Umwerfend. Gigantisch. Fesselnd. Berührend. Spannend. Überraschend. Lang. Brillant geschrieben. Perfekt vorgelesen. Das ist die Kurzfassung.
Das gebundene Buch umfasst 864 Seiten, das Hörbuch dauert knapp 24 Stunden. Denn Nathan Hill - Geister ist sein Debut-Roman! - hat sich viel Zeit (das Schreiben hat 10 Jahre gedauert) und viel Raum genommen, diese unglaublich komplexe Story zu Papier zu bringen. Sie spielt abwechselnd in den 1950er Jahren während der Zeit von Samuel's Kindheit, im Jahr 1968 während der Studentenunruhen in Chicago und in der Jetzt-Zeit, dem Jahr 2011 in der Samuel inzwischen Literatur-Professor ist. Eigentlich ist er auch Schriftsteller, hat aber seinen ersten Roman noch nicht mal geschrieben (nur den Vorschuss dafür kassiert und auch wieder ausgegeben), stattdessen verbringt er viel Zeit damit, sich via Uni-Computer in virtuellen Spielewelten zu tummeln. Dort trifft er auf Pwnage, ein typischer Spielsüchtiger, der genau so eine wichtige Rolle spielen wird, wie ein Polizist in Chicago, der Sex mit Liebe verwechselt, einem mit allen Wassern gewaschenen Rechtsanwalt, eine Studentin von Samuel, die eine groteske Mischung aus dumm und gerissen ist, Faye - Samuel's Mutter, ebenso Faye’s Vater, der in seiner Jugend aus Norwegen immigriert ist, und seither mit seinen eigenen Dämonen kämpft. Und natürlich… die Geister. Es spielen sehr viele Personen mit, in diesem grandiosen Roman. Aber nie kommt man durcheinander, nie verzettelt sich der Autor. Er breitet in teils epischer Breite Charaktere und ihre Eigenheiten und Geschichten vor uns aus. Dabei strapaziert er auch durchaus ab und zu mal die Geduld seiner Leser, keine Frage. Man muss schon hier und dort etwas Durchhaltevermögen an den Tag legen. Aber es lohnt sich! Wenn ich manchmal gedacht habe "okay, und warum erklärt er uns das jetzt alles so ausführlich?" oder "okay, wo führt das jetzt hin?" ... am Ende laufen alle Fäden wunderbar zusammen und im Rückblick wird klar: an diesem Buch darf wirklich keine Zeile fehlen. Es ist klug. Es ist witzig. Es ist berührend.

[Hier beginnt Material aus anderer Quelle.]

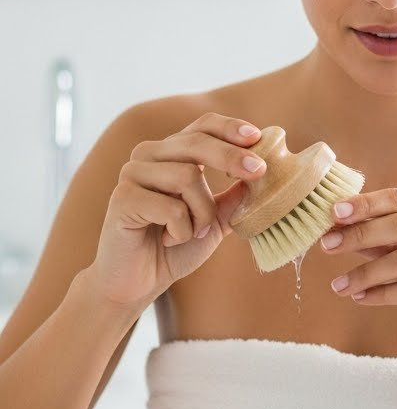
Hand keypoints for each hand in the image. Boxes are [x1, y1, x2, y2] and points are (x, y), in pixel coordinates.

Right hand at [89, 115, 266, 309]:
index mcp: (171, 153)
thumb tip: (262, 171)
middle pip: (196, 142)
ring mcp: (132, 174)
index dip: (230, 128)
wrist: (137, 282)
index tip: (257, 137)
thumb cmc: (174, 247)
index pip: (202, 126)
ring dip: (202, 214)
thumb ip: (234, 197)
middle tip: (258, 172)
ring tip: (193, 233)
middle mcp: (149, 156)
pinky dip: (182, 230)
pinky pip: (171, 207)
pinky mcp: (122, 198)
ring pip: (186, 176)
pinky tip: (169, 240)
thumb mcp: (214, 220)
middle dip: (230, 157)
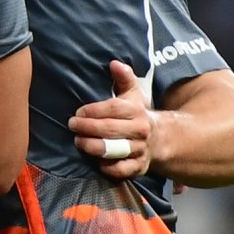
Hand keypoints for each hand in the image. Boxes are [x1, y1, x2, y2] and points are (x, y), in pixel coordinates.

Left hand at [70, 60, 154, 179]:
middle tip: (72, 126)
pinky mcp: (138, 167)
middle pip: (110, 129)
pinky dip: (106, 167)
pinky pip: (120, 170)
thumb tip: (114, 63)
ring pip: (114, 150)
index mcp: (138, 111)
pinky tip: (94, 161)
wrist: (160, 140)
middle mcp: (141, 131)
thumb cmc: (137, 114)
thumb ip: (124, 78)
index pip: (114, 109)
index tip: (78, 112)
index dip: (94, 111)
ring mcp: (140, 150)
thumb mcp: (133, 94)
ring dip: (93, 147)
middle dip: (88, 128)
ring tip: (78, 142)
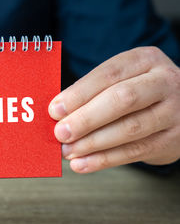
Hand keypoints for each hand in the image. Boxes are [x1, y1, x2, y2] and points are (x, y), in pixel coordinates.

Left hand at [49, 47, 179, 172]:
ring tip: (67, 151)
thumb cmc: (138, 89)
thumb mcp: (121, 77)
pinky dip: (104, 160)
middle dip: (86, 118)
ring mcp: (173, 112)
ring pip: (130, 128)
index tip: (55, 109)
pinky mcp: (173, 140)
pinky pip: (135, 152)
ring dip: (92, 143)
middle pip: (122, 99)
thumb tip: (57, 112)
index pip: (109, 74)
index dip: (79, 93)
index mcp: (144, 60)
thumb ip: (92, 90)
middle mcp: (163, 82)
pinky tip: (83, 163)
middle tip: (60, 132)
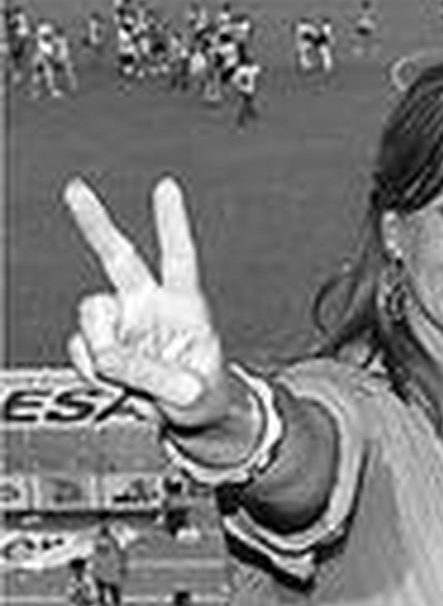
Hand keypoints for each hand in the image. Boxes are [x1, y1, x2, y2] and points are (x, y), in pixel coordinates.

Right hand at [63, 178, 227, 427]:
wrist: (188, 418)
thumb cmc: (203, 395)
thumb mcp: (193, 391)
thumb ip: (156, 377)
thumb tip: (116, 366)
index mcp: (185, 306)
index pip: (178, 258)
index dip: (171, 224)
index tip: (166, 187)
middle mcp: (148, 306)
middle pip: (118, 257)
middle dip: (95, 222)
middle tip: (75, 188)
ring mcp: (122, 325)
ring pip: (93, 318)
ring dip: (107, 351)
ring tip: (134, 379)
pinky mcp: (100, 346)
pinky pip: (82, 350)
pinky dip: (94, 372)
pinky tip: (117, 383)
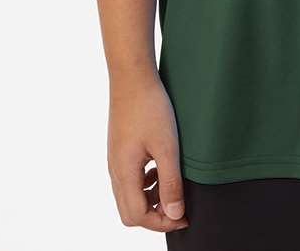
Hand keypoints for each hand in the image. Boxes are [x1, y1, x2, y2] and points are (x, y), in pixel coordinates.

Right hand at [107, 69, 189, 232]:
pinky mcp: (119, 149)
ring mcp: (115, 160)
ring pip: (129, 196)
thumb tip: (175, 214)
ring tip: (172, 183)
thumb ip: (171, 181)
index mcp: (124, 173)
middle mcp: (115, 171)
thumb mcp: (167, 146)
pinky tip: (160, 168)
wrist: (132, 76)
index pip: (138, 216)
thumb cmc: (151, 107)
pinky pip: (129, 179)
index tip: (184, 215)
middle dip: (155, 215)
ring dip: (151, 198)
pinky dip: (145, 183)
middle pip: (130, 212)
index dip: (162, 222)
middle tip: (178, 205)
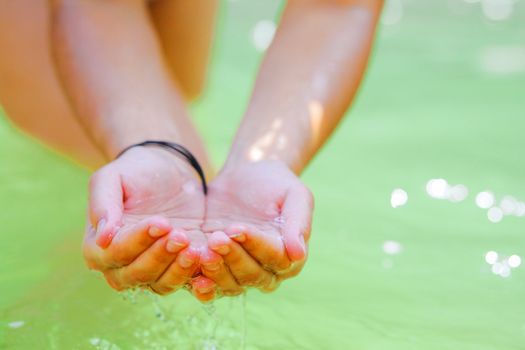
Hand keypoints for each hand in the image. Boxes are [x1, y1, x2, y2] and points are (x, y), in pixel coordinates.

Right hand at [82, 146, 215, 298]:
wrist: (168, 169)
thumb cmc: (135, 171)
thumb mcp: (112, 178)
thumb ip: (102, 205)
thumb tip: (102, 238)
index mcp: (97, 246)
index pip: (115, 253)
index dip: (138, 241)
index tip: (162, 221)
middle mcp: (120, 266)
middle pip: (136, 275)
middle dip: (160, 257)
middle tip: (181, 235)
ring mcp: (150, 271)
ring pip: (161, 284)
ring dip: (179, 270)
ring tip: (195, 249)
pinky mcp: (177, 269)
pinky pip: (186, 282)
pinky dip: (198, 277)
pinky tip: (209, 260)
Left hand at [201, 160, 313, 294]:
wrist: (246, 175)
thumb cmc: (275, 183)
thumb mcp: (294, 194)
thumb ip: (299, 223)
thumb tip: (298, 254)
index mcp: (290, 256)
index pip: (274, 258)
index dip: (255, 245)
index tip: (237, 227)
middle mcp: (267, 271)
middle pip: (252, 275)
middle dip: (233, 258)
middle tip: (216, 238)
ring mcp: (241, 273)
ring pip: (231, 284)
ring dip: (216, 272)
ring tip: (203, 251)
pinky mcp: (217, 270)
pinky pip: (210, 286)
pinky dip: (201, 285)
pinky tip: (191, 277)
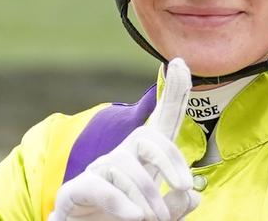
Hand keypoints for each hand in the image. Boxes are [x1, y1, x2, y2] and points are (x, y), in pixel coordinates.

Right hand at [48, 58, 200, 220]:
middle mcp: (121, 159)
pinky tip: (135, 216)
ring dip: (146, 194)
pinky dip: (119, 201)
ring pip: (126, 166)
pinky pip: (99, 185)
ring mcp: (97, 173)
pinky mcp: (75, 192)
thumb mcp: (157, 217)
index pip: (162, 121)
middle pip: (146, 136)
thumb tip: (192, 197)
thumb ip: (175, 207)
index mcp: (144, 161)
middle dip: (168, 158)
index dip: (174, 92)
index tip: (182, 63)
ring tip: (153, 219)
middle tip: (183, 186)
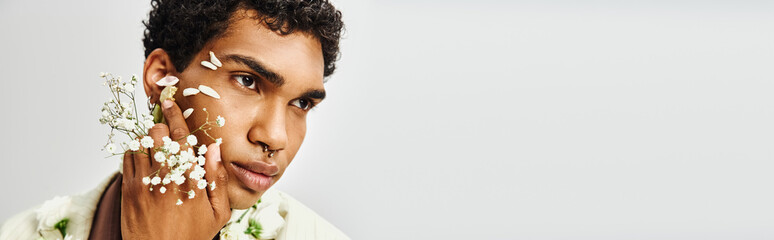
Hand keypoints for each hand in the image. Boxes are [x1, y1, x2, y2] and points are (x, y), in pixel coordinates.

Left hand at [121, 100, 230, 239]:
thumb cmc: (190, 237)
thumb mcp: (218, 214)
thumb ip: (218, 179)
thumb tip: (213, 149)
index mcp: (191, 180)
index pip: (181, 137)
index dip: (175, 115)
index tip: (170, 103)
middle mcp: (166, 177)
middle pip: (157, 134)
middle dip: (161, 127)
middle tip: (165, 129)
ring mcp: (144, 183)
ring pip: (140, 144)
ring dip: (147, 140)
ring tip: (155, 146)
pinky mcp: (128, 190)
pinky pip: (127, 159)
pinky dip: (135, 153)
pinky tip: (145, 160)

Ein Wort zum Hörbuch: ich weiß, Hörbücher sind nicht jedermann's Sache. Aber ein gut vorgelesenes Hörbuch kann eine Geschichte meiner Meinung nach noch unterstützen... ihr noch mehr Leben verleihen. Und auch über mögliche "Längen" hinweghelfen. Das gilt insbesondere für dieses Hörbuch, welches für mich zum Besten zählt, was ich bisher gehört habe. Uve Teschner hat mich restlos begeistert. Besser geht nicht.
Fazit!
Ganz ganz unbedingt lesen. Oder hören. Egal wie, aber lasst Euch dieses großartige Buch nicht entgehen!